Women’s dignity is consistently violated in India through laws that not just permit marital rape but make an exception for it. The state creates two classes of women: unmarried women who are protected from sexual harassment and rape by law and married women who are offered no such protection from sexually abusive husbands. India also accounts for a third of the child brides around the world — the largest number globally.
Hansa Mehta, one of the female constitutional architects of India, was pivotal in changing the phrase in the Universal Declaration of Human Rights, from “All men are born free and equal” to “All human beings are born free and equal.” After over seven decades, Indian women continue to face an epidemic of violence and rape in their own houses and streets, denying them the dignity promised by the constitution and the freedom and equality that India’s founding mothers like Mehta fought hard for.
On one end, the Indian constitution grants all its citizens social, economic, and political justice. On the other, Munawar Faruqui, a Muslim comedian, has been imprisoned in jail for nearly a month over a joke he had not even told on stage. The Indore Police Chief Vijay Khatri told Article 14 that “it didn’t really matter” if jokes about Hinduism had not yet been made, inadvertently undermining the very basis for the young comedian’s arrest. A day before the Republic Day parade in New Delhi, within barely 15 minutes of Faruqui’s bail hearing, Justice Rohit Arya of the Madhya Pradesh High Court reserved orders on merits stating that “such people must not be spared,” reported LiveLaw.

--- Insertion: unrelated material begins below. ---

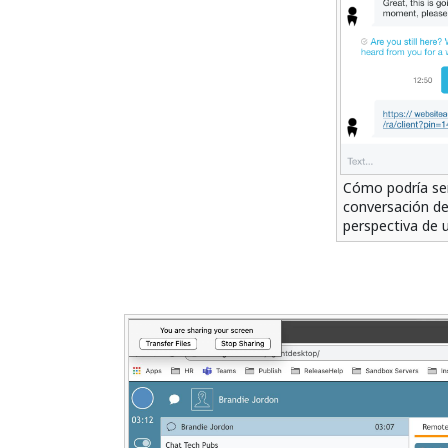
Cómo podría se
conversación de
perspectiva de u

In comparison, lead anchor of the pro-government Republic TV Arnab Goswami barely spent a week in jail before being granted bail on November 11, 2020. Goswami was in jail for allegedly abetting the suicide of an interior decorator who reportedly left a note saying Republic TV had not paid him for design work on its television studio.
In the same Taloja jail where Goswami was briefly imprisoned, an 83-year-old priest and tribal rights activist suffering from Parkinson’s disease has been in jail for over 100 days. It took the government a month to provide him with a straw and sipper because he could not hold his hand steady to drink water. Stan Swamy has been in judicial custody since October 2020 for allegedly being a member of the banned Communist Party of India (Maoist), and being involved in a conspiracy to instigate violence in the Bhima Koregaon in 2018.
On January 24, 2021, the United Nations Human Rights body called for the release of activists who are in prison for the 2018 Bhima Koregaon case, “at the very least on bail” noting that “some of the detainees are elderly and in poor health.” Last October, the human rights body expressed similar concern on the arrest of activists in India.
“More than 1,500 people have reportedly been arrested in relation to the protests [against the Citizenship Amendment Act], with many charged under the Unlawful Activities Prevention Act — a law which has also been widely criticized for its lack of conformity with international human rights standards,” added Michelle Bachelet, the United Nations High Commissioner for Human Rights.
In his first speech after taking over as president at India’s first Republic Day on January 26, 1950, Dr Rajendra Prasad said, “Our Constitution is a democratic instrument seeking to ensure to the individual citizens the freedoms which are so invaluable. India has never prescribed or prosecuted opinion and faith.” May Indians someday once more live in such a nation.